Donc ce siècle d’histoire se résume en la création d’une pyramide théorique élevée sur ONZE étages qui sont (si on exclut les vins de pays tiers) :
I. Vin de Table DPCE
II. Vin de Table de France
III. Vin de Pays de Département
IV. Vin de Pays de Petite Zone
V. Vin de Pays Régionaux
VI. A.O. Vin Délimité de Qualité Supérieure
VII. Appellation d’Origine Contrôlée (parfois appelée Régionale)
VIII. AOC sous-régionale
IX. AOC communale
X. AOC de Cru ou Premier Cru
XI. AOC de Grand Cru
À ces onze étages viennent se superposer les Crus Classés qui distinguent, au sein d’une appellation, des exploitations de qualité supérieurement constante.

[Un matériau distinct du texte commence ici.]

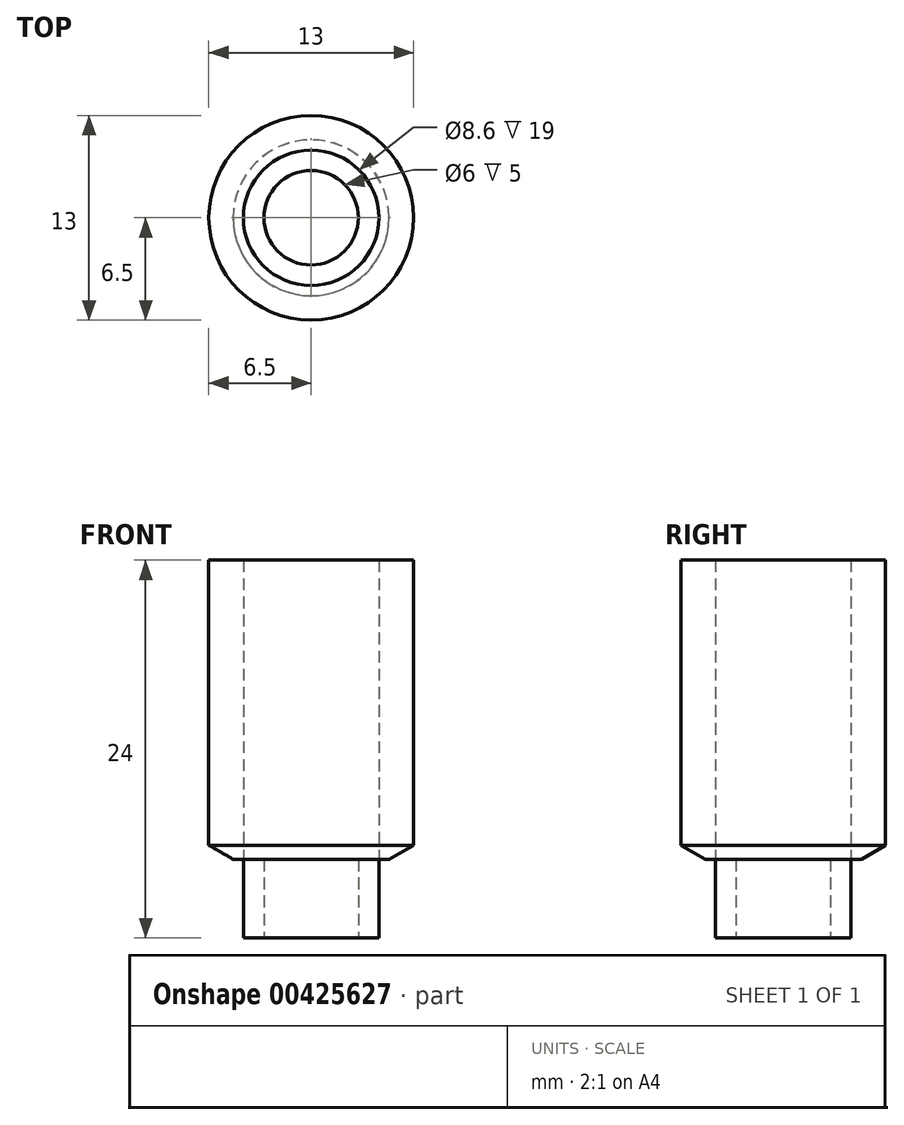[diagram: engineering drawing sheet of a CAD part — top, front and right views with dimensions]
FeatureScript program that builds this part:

Celui qui pense qu’un consommateur peut se retrouver dans un tel dédale a pour le moins perdu la raison, sachant, qu’en plus, la segmentation « prix » ne suit absolument pas cette segmentation dite « qualitative » aux yeux des producteurs et que l’on trouve sur le marché des AOC à 1,5 euros TTC PVC et des VDP à 15 ou 20 euros TTC PVC.
Ce rappel historique était important car il met en lumière l’incohérence suprême atteinte par notre système où avec un seul vecteur, « la notion d’origine », il a été créé des dizaines de sous-ensemble. Il permet aussi de mesurer combien la première réforme proposée par René Renou n’était qu’un replâtrage qui risquait de renforcer la confusion. Nous aurions pu, en effet, aboutir à des aberrations comme celle d’avoir par exemple, une AOC Régionale en AOC « Excellence » et une AOC Grand Cru qui elle n’y serait pas. Qu’en serait-il de la lisibilité pour le consommateur ? Cette réforme, copiée sur l’Italie et l’Espagne, était d’ailleurs incohérente car comment expliquer qu’une Appellation d’Origine dite « Contrôlée » se doit en plus d’être « Garantie » (DOCG italien) ? Cela sous-entendrait donc que les AOC ne sont pas réellement « Contrôlées ». Par contre, je comprends tout à fait que René Renou ait adopté cette stratégie selon laquelle il était plus facile dans notre pays d’ajouter que d’enlever.
Mais doit-on baisser les bras et se résigner à ne rien remettre en cause en France et continuer à ajouter des strates ? Je ne le crois pas. Les périodes de crise ont toujours été le moteur des grandes réformes et c’est le moment ou jamais de remettre à plat notre segmentation.